Fletcher - England in trouble
Duncan Fletcher fears the upheaval in the England team couldn't have come at a worse time with the Ashes on the horizon.
Last Updated: 08/01/09 9:24am
Duncan Fletcher believes the England and Wales Cricket Board should have acted quicker to the obvious personality clash between Kevin Pietersen and Peter Moores.
It was announced on Wednesday that captain Pietersen was resigning from his role having only been in the job for five months.
The news comes following a well-publicised falling out between the new skipper and England coach Peter Moores, who was sacked on the same day.
In his column for The Guardian, Fletcher feels the men in charge of the national team could have made sure the situation had not turned so ugly.
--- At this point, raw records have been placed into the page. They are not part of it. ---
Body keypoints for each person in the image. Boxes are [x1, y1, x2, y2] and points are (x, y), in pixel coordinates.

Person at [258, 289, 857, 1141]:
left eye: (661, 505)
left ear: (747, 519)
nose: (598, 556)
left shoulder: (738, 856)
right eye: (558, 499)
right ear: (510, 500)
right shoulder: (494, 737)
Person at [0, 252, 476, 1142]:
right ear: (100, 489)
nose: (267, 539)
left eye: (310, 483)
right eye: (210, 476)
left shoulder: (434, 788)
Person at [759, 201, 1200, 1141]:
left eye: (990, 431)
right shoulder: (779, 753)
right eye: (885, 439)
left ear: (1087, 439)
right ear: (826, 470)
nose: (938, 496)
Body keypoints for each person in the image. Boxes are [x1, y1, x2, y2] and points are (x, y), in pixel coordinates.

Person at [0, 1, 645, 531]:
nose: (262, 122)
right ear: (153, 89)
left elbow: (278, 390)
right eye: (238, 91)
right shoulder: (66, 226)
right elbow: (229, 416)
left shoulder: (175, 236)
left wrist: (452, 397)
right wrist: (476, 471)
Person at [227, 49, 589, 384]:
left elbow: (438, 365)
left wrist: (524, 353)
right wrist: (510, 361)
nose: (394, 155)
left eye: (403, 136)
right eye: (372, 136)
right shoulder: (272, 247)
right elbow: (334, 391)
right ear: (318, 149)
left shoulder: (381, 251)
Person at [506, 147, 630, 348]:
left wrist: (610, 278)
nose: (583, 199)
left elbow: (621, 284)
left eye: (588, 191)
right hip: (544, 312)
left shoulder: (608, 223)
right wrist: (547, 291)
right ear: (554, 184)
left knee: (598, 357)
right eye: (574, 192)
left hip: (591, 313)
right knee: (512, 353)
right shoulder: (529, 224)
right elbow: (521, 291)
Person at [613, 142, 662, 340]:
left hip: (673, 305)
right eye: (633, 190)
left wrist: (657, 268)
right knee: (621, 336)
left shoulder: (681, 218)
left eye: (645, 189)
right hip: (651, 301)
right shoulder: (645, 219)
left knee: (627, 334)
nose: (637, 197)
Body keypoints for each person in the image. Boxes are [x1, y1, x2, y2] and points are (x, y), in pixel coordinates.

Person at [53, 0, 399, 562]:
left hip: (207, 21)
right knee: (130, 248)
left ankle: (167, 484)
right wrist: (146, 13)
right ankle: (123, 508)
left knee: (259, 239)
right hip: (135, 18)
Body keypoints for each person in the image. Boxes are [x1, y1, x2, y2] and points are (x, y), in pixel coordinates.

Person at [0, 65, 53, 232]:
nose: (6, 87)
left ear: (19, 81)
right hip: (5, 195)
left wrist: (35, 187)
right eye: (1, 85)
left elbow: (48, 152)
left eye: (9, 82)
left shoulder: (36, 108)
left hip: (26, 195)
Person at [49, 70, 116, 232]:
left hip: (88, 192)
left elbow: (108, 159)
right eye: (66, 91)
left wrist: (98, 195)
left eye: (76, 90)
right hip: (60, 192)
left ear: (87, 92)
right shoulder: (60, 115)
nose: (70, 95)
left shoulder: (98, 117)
The former England coach now fears the team are in "real trouble" so close to the start of an Ashes series home home soil against Australia.
"The ECB knew what it was getting when it appointed both men," he said in the newspaper.
"Its members knew about Moores' character and they knew about Pietersen's.
"The appointment of Hugh Morris as managing director of the England team - a position recommended by the Schofield committee's report - was supposed to help the management improve it's relationship with the players.
"To me that means the simmering discontent between the two men should have been picked up a long time ago - because the situation has been brewing for a while.
"The selectors really should have stepped in before things turned ugly. Instead, England are in real trouble with the arrival of the Australians only a few months away. It all seems such a shame."
Fletcher admits he feels for Moores, the man who replaced him after a 5-0 series whitewash in Australia and a disappointing 2007 World Cup.
"As for Moores, I feel for him," he continued. "I know what a tough job coaching England can be, and you don't like to see any individual treated like this.
"I know he never did less than his best, but it's not an easy role.
"And no coaching position in world cricket comes under more scrutiny than the England job. You're under the microscope the whole time, it's a results-driven role and a lot of people have very short memories."